■ **TASK LIST**:
a - Repeat the passage about the two-studio Scrooge production, everything from "While this was" down to "time or not.", swapping "co-stars" for "fellow actors".
b - Name every newspaper or magazine cited in the passage about the two-studio Scrooge production.

■ **PAGE EXCERPT**:
= = = =
Several of the newspaper previews and reviews of the production mention how it took up the use of two television studios, rather than simply being done in one as was more usual – although it was not unknown for big productions to be spread across a pair. The Birmingham Post, in a preview on December 14, claimed that “Bransby Williams, in the part of Scrooge, will be working on one set, while the rest of the cast will be performing elsewhere, and the two pictures will be superimposed to give a suitably ghostly effect.”
 
While this was true for certain scenes, it gives the impression that Williams was alone in one studio and the rest of the cast in the other, which was not the case. Only the scenes with the ghosts were done separately in this manner, and not necessarily always in different studios, so that the two could be cross-faded. However, it’s still impressive that Williams and his co-stars were able to play effectively without having one another nearby, whether they were in the same studio at the time or not.
 
“There are about fourteen scenes,” the Huddersfield Examiner reported on the 20th. “And approximately half the performance will be superimposed to give a suitably ghostly effect.” Producer Eric Fawcett had commented on the difficulties this presented in a preview in the Christmas edition of the Radio Times. “We are trying to keep the ghosts as ghostly as possible,” he told the magazine, “even though this entails the actors playing scenes while standing yards apart. Two-studio production will necessitate such careful work on the part of the cameramen, sound and vision-mixers and engineers – to say nothing of those dyed-in-the-wool enthusiasts, the studio staff.”
= = = =
■ **EXTRACTED RECORDS**:
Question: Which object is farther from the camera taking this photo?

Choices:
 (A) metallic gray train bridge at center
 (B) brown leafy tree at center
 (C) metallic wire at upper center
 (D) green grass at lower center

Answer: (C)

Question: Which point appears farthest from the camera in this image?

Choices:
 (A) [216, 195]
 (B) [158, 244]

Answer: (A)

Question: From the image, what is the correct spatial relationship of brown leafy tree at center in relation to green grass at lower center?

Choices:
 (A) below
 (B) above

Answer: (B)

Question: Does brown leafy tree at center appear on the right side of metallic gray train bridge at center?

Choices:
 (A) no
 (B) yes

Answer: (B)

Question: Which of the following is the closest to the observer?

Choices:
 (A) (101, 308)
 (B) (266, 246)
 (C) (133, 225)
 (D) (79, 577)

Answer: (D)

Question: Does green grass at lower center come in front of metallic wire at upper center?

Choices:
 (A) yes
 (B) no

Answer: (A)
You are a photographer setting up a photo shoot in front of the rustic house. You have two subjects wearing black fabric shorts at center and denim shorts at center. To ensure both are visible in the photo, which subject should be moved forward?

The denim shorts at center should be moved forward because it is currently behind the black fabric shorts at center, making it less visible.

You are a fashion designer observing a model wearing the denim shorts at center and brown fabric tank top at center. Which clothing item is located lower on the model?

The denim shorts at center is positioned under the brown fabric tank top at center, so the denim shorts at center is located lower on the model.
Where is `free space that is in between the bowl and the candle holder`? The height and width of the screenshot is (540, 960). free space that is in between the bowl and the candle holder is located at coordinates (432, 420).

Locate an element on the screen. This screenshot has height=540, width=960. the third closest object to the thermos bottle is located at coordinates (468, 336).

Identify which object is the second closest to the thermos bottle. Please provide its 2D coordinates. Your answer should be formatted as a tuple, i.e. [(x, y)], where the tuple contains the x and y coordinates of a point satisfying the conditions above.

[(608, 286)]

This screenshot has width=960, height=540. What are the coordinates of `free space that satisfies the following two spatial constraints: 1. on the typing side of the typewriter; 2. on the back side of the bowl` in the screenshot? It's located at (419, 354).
= = = =
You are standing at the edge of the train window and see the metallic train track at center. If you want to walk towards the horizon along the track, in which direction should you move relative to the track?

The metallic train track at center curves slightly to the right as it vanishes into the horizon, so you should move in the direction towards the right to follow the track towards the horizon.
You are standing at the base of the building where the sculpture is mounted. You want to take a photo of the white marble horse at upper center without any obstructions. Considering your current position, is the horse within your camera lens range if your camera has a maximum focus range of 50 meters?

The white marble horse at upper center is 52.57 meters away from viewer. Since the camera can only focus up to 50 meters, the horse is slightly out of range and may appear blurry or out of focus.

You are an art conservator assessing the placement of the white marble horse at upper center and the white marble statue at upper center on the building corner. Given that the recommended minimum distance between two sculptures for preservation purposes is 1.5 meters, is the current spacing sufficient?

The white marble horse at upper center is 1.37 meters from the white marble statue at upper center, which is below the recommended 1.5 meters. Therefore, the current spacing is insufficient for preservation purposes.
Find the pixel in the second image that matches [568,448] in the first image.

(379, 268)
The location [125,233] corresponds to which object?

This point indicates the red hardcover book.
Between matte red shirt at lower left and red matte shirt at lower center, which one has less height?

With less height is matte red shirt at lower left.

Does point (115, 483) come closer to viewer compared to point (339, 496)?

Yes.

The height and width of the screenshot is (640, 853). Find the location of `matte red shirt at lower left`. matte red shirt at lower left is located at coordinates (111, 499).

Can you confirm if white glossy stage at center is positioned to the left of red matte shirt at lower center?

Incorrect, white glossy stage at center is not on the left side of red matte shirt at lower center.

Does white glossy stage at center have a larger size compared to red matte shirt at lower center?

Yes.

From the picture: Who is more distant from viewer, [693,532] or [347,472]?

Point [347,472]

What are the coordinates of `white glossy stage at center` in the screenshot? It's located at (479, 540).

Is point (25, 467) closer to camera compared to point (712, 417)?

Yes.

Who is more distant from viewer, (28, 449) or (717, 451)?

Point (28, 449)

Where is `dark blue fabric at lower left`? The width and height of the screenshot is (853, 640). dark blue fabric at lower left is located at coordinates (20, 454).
= = = =
■ **ANSWERS BY TASK**:
a -
While this was true for certain scenes, it gives the impression that Williams was alone in one studio and the rest of the cast in the other, which was not the case. Only the scenes with the ghosts were done separately in this manner, and not necessarily always in different studios, so that the two could be cross-faded. However, it’s still impressive that Williams and his fellow actors were able to play effectively without having one another nearby, whether they were in the same studio at the time or not.

b -
- Birmingham Post
- Huddersfield Examiner
- Radio Times